Wrapping Harold Blumenthal

Thank you for humoring me while I took some time off from everything. Although, I haven't been blogging or shooting anything in the past week, there has been plenty going on with wrapping Passing Harold Blumenthal. The team at Act Zero has been closing out all of the paperwork and payroll and nuts and bolts of the operation, while myself and my boy Ryan Young have been working to map out the post-production plan.

Post-production is something that is traditionally planned out and budgeted for ahead of time, along with everything else. My approach for this project, for better or worse, was always to throw as much money and production value onto the screen as possible during principal photography and worry about post later. I don't want to offend any post-production artists or technicians and undermine the importance of their work, but to quote Edward Burns, "When I have money, then I have respect." For now, whatever I can get for free is what will suffice.

Some might be critical of that approach but I believe that, although not ideal, it is the smartest way to capitalize on the current affordable technologies as well as the flexible timeline. In production, everything has to happen at the same time for the same consecutive period of time. Everything must be paid for up-front and together. In other words, I can't film a movie on location with a twenty-person crew with my laptop. I can, however, edit the movie with my laptop.

· · · · · · ·

* _SHORT EXERCISE_
Copy the part of the post about wrapping Harold Blumenthal that opens with "Thank you for" and closes with "the post-production plan.", replacing "nuts and bolts" with "practical details".

* _MATERIAL_
· · · · · · ·

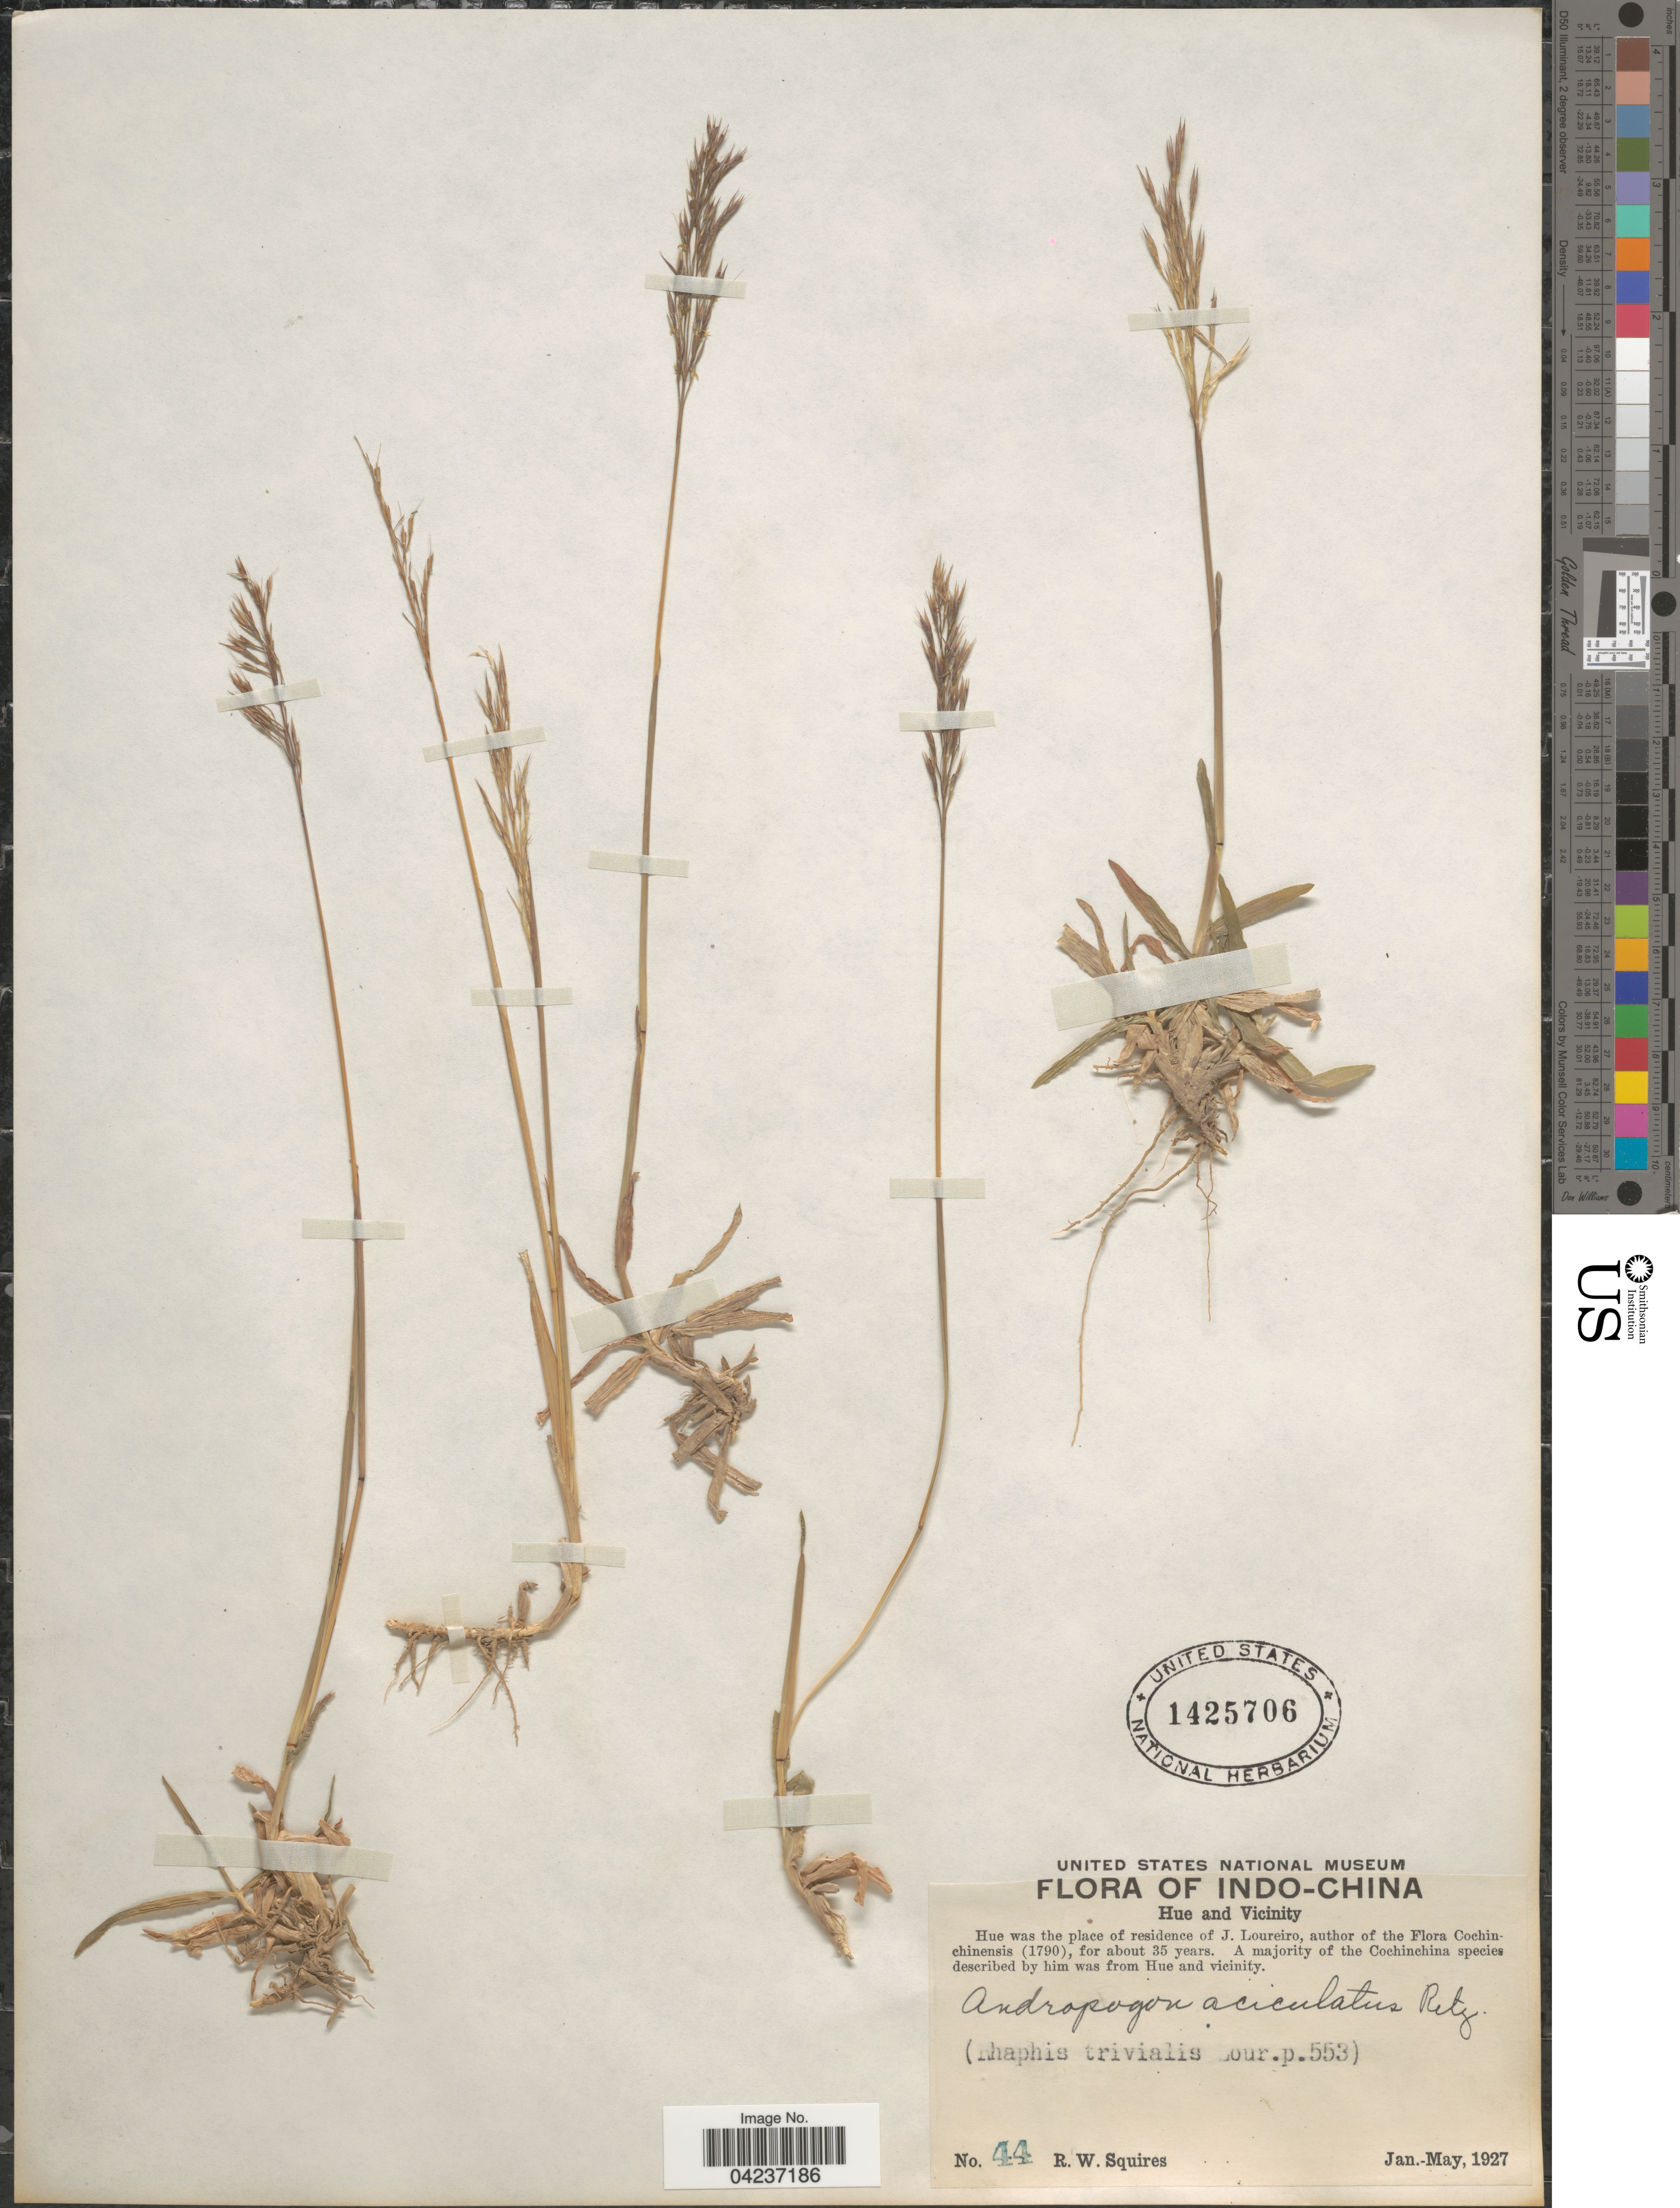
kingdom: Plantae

· · · · · · ·

* _RIGHT ANSWER_
Thank you for humoring me while I took some time off from everything. Although, I haven't been blogging or shooting anything in the past week, there has been plenty going on with wrapping Passing Harold Blumenthal. The team at Act Zero has been closing out all of the paperwork and payroll and practical details of the operation, while myself and my boy Ryan Young have been working to map out the post-production plan.